A mystery, fit for the likes Sherlock Holmes or Lord Peter Wimsey, is unfolding here at school. Everyone is a suspect, from the meanest passer-by to the victims themselves. Each day, another clue. Each clue, another tantalising hint as to the identity of . . .


(or, the Master of the Fortune Cookies)

It was a stormy night, insofar as it was neither stormy nor, if you get right down to it, night time. I was, in the best tradition of Sherlock Holmes, reclining on a bench. Not that Sherlock Holmes ever reclined on a bench. He did a lot of reclining, though, and I'm sure if he had ever found a bench, he would have made damn sure to recline on it. Unlike Sherlock Holmes, I wasn't playing the violin, taking cocaine or pretending to be an opium fiend. If it makes you feel any better, though, you can pretend I was.
Twas on this fateful night (or rather, lunchtime) that Aviator approached me, wielding his phone. 'Leslie, look at these strange texts I've been getting.'
I did so. The first one said 'Charlie! Charlie! I'm Charlie the unicorn!'
They got stranger after that. I am unable to recall the exact wording. Also, some of the wording I do recall is unfit to be published. However, the general gist of the matter is this.
The alleged unicorn intends to go back in time and get Hitler's autograph. How, I am unable to disclose. But to complete this noble goal, Charlie needs a Stalin-esque moustache, and he - or she - needs Aviator's help to get this.

------------------------------------------------------------------------

*Exercise task 1*.
Please transcribe the mystery story from "A mystery, fit" to "pretend I was.".
*Exercise task 2*.
In the mystery story, list the activities the narrator says they were not doing, unlike Sherlock Holmes.

*Stored records*.
------------------------------------------------------------------------

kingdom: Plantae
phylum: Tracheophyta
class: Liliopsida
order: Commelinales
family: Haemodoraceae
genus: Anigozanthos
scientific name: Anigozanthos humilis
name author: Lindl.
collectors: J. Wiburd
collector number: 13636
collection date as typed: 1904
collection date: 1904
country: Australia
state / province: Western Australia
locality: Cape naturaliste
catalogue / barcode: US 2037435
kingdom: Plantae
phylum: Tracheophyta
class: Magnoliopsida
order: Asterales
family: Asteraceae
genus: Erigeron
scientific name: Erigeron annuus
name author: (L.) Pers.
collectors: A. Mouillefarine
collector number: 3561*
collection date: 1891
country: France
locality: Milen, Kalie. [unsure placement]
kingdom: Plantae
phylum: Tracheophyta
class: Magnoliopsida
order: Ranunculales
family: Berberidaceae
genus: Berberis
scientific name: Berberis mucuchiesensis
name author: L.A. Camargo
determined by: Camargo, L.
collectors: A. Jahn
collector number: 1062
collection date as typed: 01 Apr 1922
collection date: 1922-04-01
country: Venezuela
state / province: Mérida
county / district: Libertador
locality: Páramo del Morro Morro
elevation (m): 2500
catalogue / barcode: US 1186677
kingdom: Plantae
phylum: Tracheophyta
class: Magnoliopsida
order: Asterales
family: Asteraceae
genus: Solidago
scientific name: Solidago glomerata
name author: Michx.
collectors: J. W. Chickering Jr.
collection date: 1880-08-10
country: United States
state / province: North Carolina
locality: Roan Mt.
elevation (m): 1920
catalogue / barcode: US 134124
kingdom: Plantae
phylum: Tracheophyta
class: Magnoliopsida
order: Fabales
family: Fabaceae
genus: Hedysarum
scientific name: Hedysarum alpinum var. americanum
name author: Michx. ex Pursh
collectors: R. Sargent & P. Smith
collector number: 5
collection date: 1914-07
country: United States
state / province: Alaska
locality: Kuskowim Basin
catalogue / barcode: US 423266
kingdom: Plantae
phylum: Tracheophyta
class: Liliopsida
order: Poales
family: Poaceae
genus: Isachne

------------------------------------------------------------------------

*Worked solution 1*.
A mystery, fit for the likes Sherlock Holmes or Lord Peter Wimsey, is unfolding here at school. Everyone is a suspect, from the meanest passer-by to the victims themselves. Each day, another clue. Each clue, another tantalising hint as to the identity of . . .


(or, the Master of the Fortune Cookies)

It was a stormy night, insofar as it was neither stormy nor, if you get right down to it, night time. I was, in the best tradition of Sherlock Holmes, reclining on a bench. Not that Sherlock Holmes ever reclined on a bench. He did a lot of reclining, though, and I'm sure if he had ever found a bench, he would have made damn sure to recline on it. Unlike Sherlock Holmes, I wasn't playing the violin, taking cocaine or pretending to be an opium fiend. If it makes you feel any better, though, you can pretend I was.

*Worked solution 2*.
- Playing the violin
- Taking cocaine
- Pretending to be an opium fiend